Compound 2c: 30% yield. 1H NMR (CDCl3): δ = 0.68-1.28 (m, 18 H), 1.38-1.52 (m, 2 H), 1.90-2.18 (m, 2 H), 2.20-2.31 (m, 2 H), 2.38-2.50 (m, 2 H), 3.20 (t, J = 6.8 Hz, 2 H), 3.58-3.67 (m, 4 H), 6.88-7.31 (m, 18 H), 7.73-7.86 (m, 8 H). 13C{1H} NMR (CDCl3): δ = 25.20, 26.25, 27.14, 29.30, 31.89, 32.56, 51.62, 54.59, 63.30, 66.18, 114.89, 116.70, 116.89, 119.36, 123.38, 124.20, 125.19, 125.37, 126.50, 127.20, 128.28, 129.54, 130.87, 134.26, 151.89, 154.60. MS: m/z = 841 [M+]. HRMS: m/z calcd for C55H59NO4S: 841.4165; found: 841.4170.

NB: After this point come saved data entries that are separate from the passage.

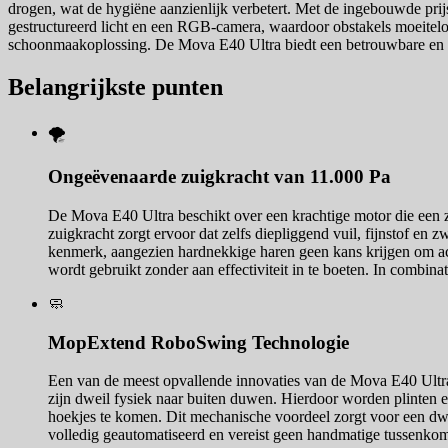
drogen, wat de hygiëne aanzienlijk verbetert. Met de ingebouwde prijs
gestructureerd licht en een RGB-camera, waardoor obstakels moeiteloo
schoonmaakoplossing. De Mova E40 Ultra biedt een betrouwbare en gro
Belangrijkste punten
🌪️
Ongeëvenaarde zuigkracht van 11.000 Pa
De Mova E40 Ultra beschikt over een krachtige motor die een zu
zuigkracht zorgt ervoor dat zelfs diepliggend vuil, fijnstof en 
kenmerk, aangezien hardnekkige haren geen kans krijgen om achte
wordt gebruikt zonder aan effectiviteit in te boeten. In combinat
🧼
MopExtend RoboSwing Technologie
Een van de meest opvallende innovaties van de Mova E40 Ultra
zijn dweil fysiek naar buiten duwen. Hierdoor worden plinten 
hoekjes te komen. Dit mechanische voordeel zorgt voor een dwei
volledig geautomatiseerd en vereist geen handmatige tussenkom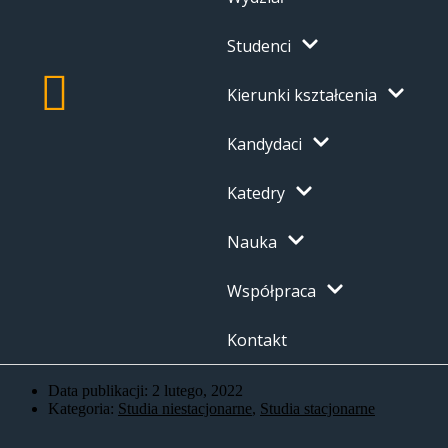
Studenci
Kierunki kształcenia
Kandydaci
Katedry
Nauka
Współpraca
Kontakt
Data publikacji:
2 lutego, 2022
Kategoria:
Studia niestacjonarne
,
Studia stacjonarne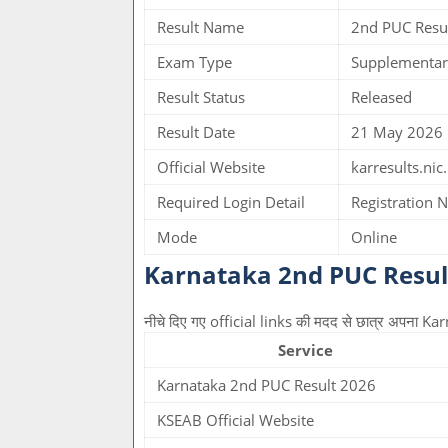
Result Name
2nd PUC Resu
Exam Type
Supplementar
Result Status
Released
Result Date
21 May 2026
Official Website
karresults.nic.
Required Login Detail
Registration
Mode
Online
Karnataka 2nd PUC Result
नीचे दिए गए official links की मदद से छात्र अपना
Service
Karnataka 2nd PUC Result 2026
KSEAB Official Website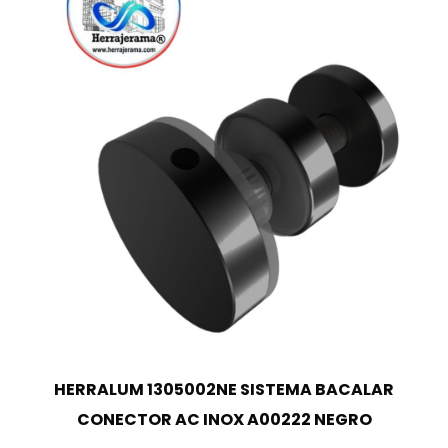
HERRALUM 1305002NE SISTEMA BACALAR
CONECTOR AC INOX A00222 NEGRO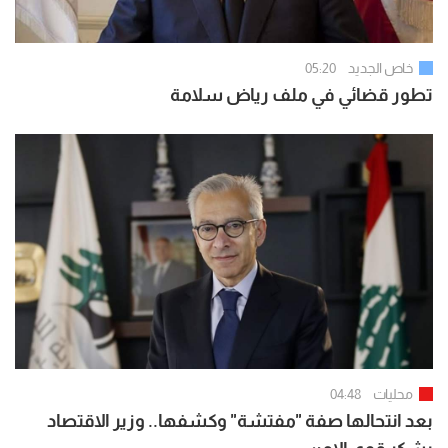
خاص الجديد
05:20
تطور قضائي في ملف رياض سلامة
محليات
04:48
بعد انتحالها صفة "مفتشة" وكشفها.. وزير الاقتصاد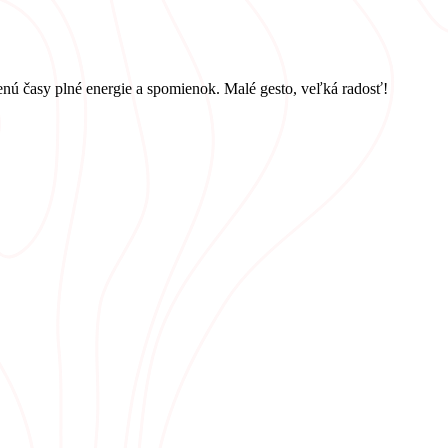
nú časy plné energie a spomienok. Malé gesto, veľká radosť!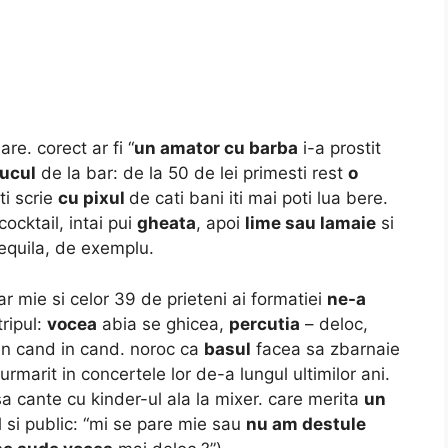
re. corect ar fi “
un amator
cu barba
i-a prostit
rucul
de la bar:
de la 50 de lei primesti rest
o
ti scrie
cu pixul
de cati bani iti mai poti lua bere.
cocktail, intai pui
gheata
, apoi
lime sau lamaie
si
tequila, de exemplu.
r mie si celor 39 de prieteni ai formatiei
ne-a
tripul:
vocea
abia se ghicea,
percutia
– deloc,
n cand in cand. noroc ca
basul
facea sa zbarnaie
urmarit in concertele lor de-a lungul ultimilor ani.
a cante cu kinder-ul ala la mixer. care merita
un
ul si public: “mi se pare mie sau
nu am destule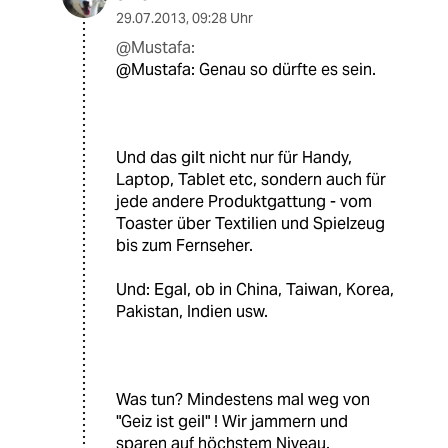
29.07.2013
,
09:28 Uhr
@Mustafa:
@Mustafa: Genau so dürfte es sein.
Und das gilt nicht nur für Handy,
Laptop, Tablet etc, sondern auch für
jede andere Produktgattung - vom
Toaster über Textilien und Spielzeug
bis zum Fernseher.
Und: Egal, ob in China, Taiwan, Korea,
Pakistan, Indien usw.
Was tun? Mindestens mal weg von
"Geiz ist geil" ! Wir jammern und
sparen auf höchstem Niveau.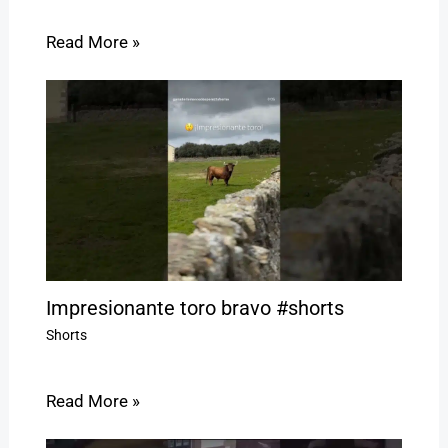
Read More »
Impresionante toro bravo #shorts
Shorts
Read More »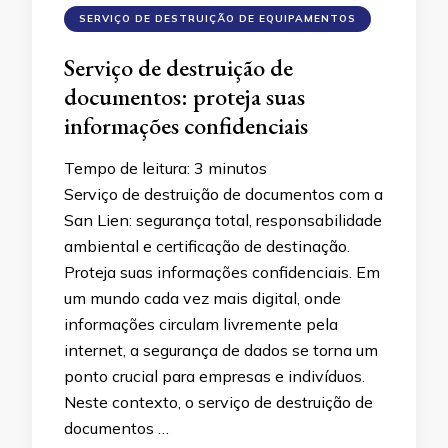
SERVIÇO DE DESTRUIÇÃO DE EQUIPAMENTOS
Serviço de destruição de
documentos: proteja suas
informações confidenciais
Tempo de leitura:
3
minutos
Serviço de destruição de documentos com a
San Lien: segurança total, responsabilidade
ambiental e certificação de destinação.
Proteja suas informações confidenciais. Em
um mundo cada vez mais digital, onde
informações circulam livremente pela
internet, a segurança de dados se torna um
ponto crucial para empresas e indivíduos.
Neste contexto, o serviço de destruição de
documentos …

To a stirred solution of tetraoctylammonium bromide (36 mg, 0.66 mmol) in CHCl3 (3 mL), HAuCl4 (5 mg, 0.015 mmol) in H2O (2 mL) was added. The mixture was stirred vigorously for approximately 10 min, and separation between the orange-red organic phase and colorless aqueous phase resulted. The organic layer was collected and compound 2b (6 mg, 0.007 mmol) in CHCl3 (2 mL) was added to the organic phase. After an additional 10 min of stirring, a solution of NaBH4 (5.60 mg, 0.147 mmol) in H2O (2 mL) was slowly added. The orange-red color turned to black-brown, and the reaction mixture was vigorously stirred for 3 d. The organic layer was collected, and reduced to 2 mL. Ethanol (100 mL) was then added, and the mixture was kept at 0 °C for 12 h. The precipitated nanocrystals were isolated by centrifugation and washed with EtOH and acetone.